Advanced: Custom Metadata Encoder

This notebook demonstrates how to create a custom metadata encoder:

# Import necessary libraries
import encypher
from encypher.core.unicode_metadata import UnicodeMetadata
from encypher.core.keys import generate_key_pair
from cryptography.hazmat.primitives.asymmetric.types import PublicKeyTypes
from typing import Optional, Dict
import time
import json
import hashlib

# Create a custom metadata encoder class
class CustomMetadataEncoder:
    def __init__(self, private_key, custom_prefix="custom"):
        self.private_key = private_key
        self.custom_prefix = custom_prefix

    def encode_metadata(self, text, metadata, target="whitespace"):
        # Add custom prefix to metadata
        metadata = {f"{self.custom_prefix}_{k}": v for k, v in metadata.items()}

        # Add timestamp if not present
        if f"{self.custom_prefix}_timestamp" not in metadata:
            metadata[f"{self.custom_prefix}_timestamp"] = int(time.time())

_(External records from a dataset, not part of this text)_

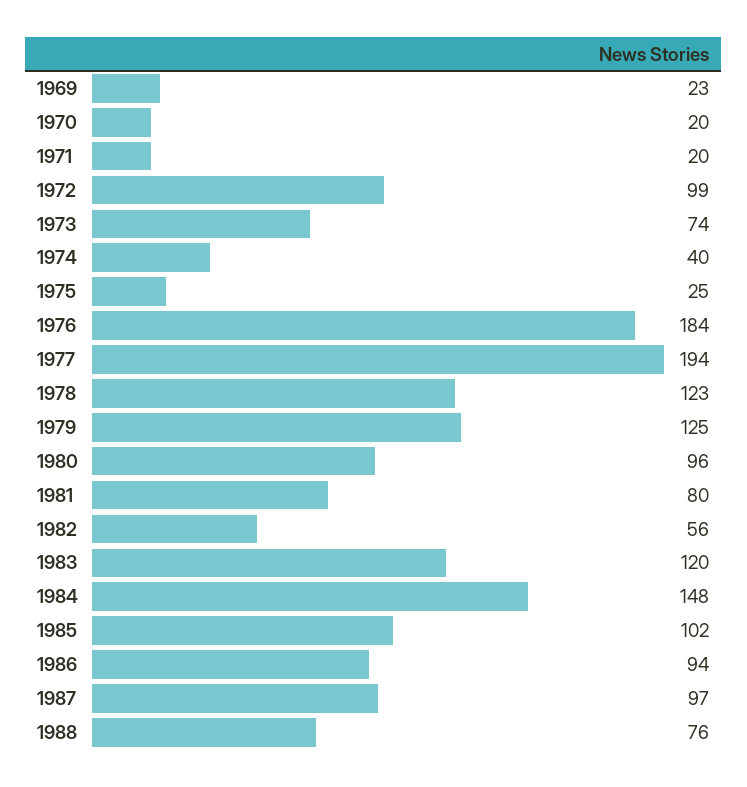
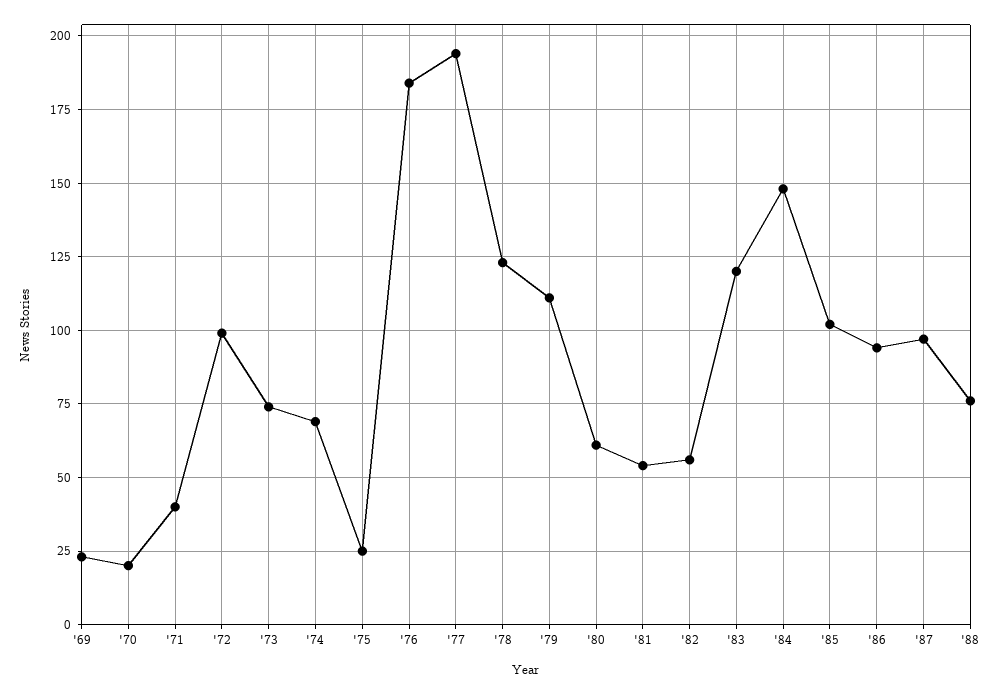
  {
    "1969": 23,
    "1970": 20,
-   "1971": 20,
+   "1971": 40,
    "1972": 99,
    "1973": 74,
-   "1974": 40,
+   "1974": 70,
    "1975": 25,
    "1976": 184,
    "1977": 194,
    "1978": 123,
-   "1979": 125,
+   "1979": 110,
-   "1980": 96,
+   "1980": 60,
-   "1981": 80,
+   "1981": 55,
    "1982": 56,
    "1983": 120,
    "1984": 148,
    "1985": 102,
    "1986": 94,
    "1987": 97,
    "1988": 76
  }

        # Add a hash of the text
        text_hash = hashlib.sha256(text.encode()).hexdigest()
        metadata[f"{self.custom_prefix}_text_hash"] = text_hash

        # Use the parent class to encode
        return UnicodeMetadata.embed_metadata(
            text=text,
            metadata=metadata,
            private_key=self.private_key,
            target=target
        )

    def decode_metadata(self, text):
        # Extract metadata using parent class
        metadata = UnicodeMetadata.extract_metadata(text)

        # Filter out non-custom fields
        return {k.replace(f"{self.custom_prefix}_", ""): v
                for k, v in metadata.items()
                if k.startswith(f"{self.custom_prefix}_")}

# Create an instance of the custom encoder
private_key, _ = generate_key_pair()
custom_encoder = CustomMetadataEncoder(private_key, custom_prefix="myapp")

# Sample text
text = "This text will have custom metadata embedded."

# Create metadata
metadata = {
    "model": "custom-example",
    "user_id": "user123",
    "version": "2.0.0"
}

# Embed metadata
encoded_text = custom_encoder.encode_metadata(text, metadata)

print("Text with custom metadata:")
print(encoded_text)

# Extract metadata
extracted = custom_encoder.decode_metadata(encoded_text)

print("\nExtracted custom metadata:")
print(json.dumps(extracted, indent=2))

These examples should help you get started with EncypherAI in Jupyter notebooks. Feel free to modify and experiment with them to explore the library's capabilities.